What to work on:
[A] In the univariate plots text, what are the two basic kinds of univariate plots?
[B] Render this sentence from the univariate plots text in Spanish: "Univariate plots provide one way to find out about those properties (and univariate descriptive statistics provide another)."
[C] Please reproduce the part of the univariate plots text that opens with the words containing "- the *location*" and closes with "a simplified representation.".

Text block:
:::::
Note that this workspace will overwrite the existing one.  You can check its contents using `ls()`, or by typing `summary(sumcr)`.  This workspace contains the shape files that are used in the exercises, so if you load it, you won't have to download and read in the individual shape file components.  See Section 6 of `Packages and data` on the course web page `Resources` menu.

If the workspace has downloaded correctly, then you can skip the code chunks that read `.csv` files (e.g. `read(csvfile)`)


# Introduction #

In describing or characterizing the observations of an individual variable, there are three basic properties that are of interest:

- the *location* of observations (along the number line in general (but the geographical analogy is obvious), or how large or small the values of the individual observations are)
- the *dispersion* (sometimes called scale or spread) of the observations (how spread out they are along the number line, and again the geographical analogy is obvious)
-  the *distribution* of the observations (a characterization of the frequency of occurrence of different values of the variable--do some values occurs more frequently than other values?)

Univariate plots provide one way to find out about those properties (and univariate descriptive statistics provide another).

There are two basic kinds of univariate, or one-variable-at-a-time plots, 

1. Enumerative plots, or plots that show every observation, and
2. Summary plots, that generalize the data into a simplified representation.
:::::
Provided data:

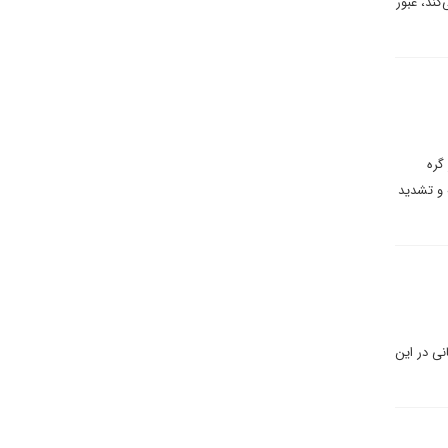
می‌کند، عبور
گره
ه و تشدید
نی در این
:::::
Completed exercise:
[A] Enumerative plots, which show every observation, and summary plots, which generalize the data into a simplified representation.

[B] Los gráficos univariados ofrecen una forma de conocer esas propiedades (y la estadística descriptiva univariada ofrece otra).

[C]
- the *location* of observations (along the number line in general (but the geographical analogy is obvious), or how large or small the values of the individual observations are)
- the *dispersion* (sometimes called scale or spread) of the observations (how spread out they are along the number line, and again the geographical analogy is obvious)
-  the *distribution* of the observations (a characterization of the frequency of occurrence of different values of the variable--do some values occurs more frequently than other values?)

Univariate plots provide one way to find out about those properties (and univariate descriptive statistics provide another).

There are two basic kinds of univariate, or one-variable-at-a-time plots, 

1. Enumerative plots, or plots that show every observation, and
2. Summary plots, that generalize the data into a simplified representation.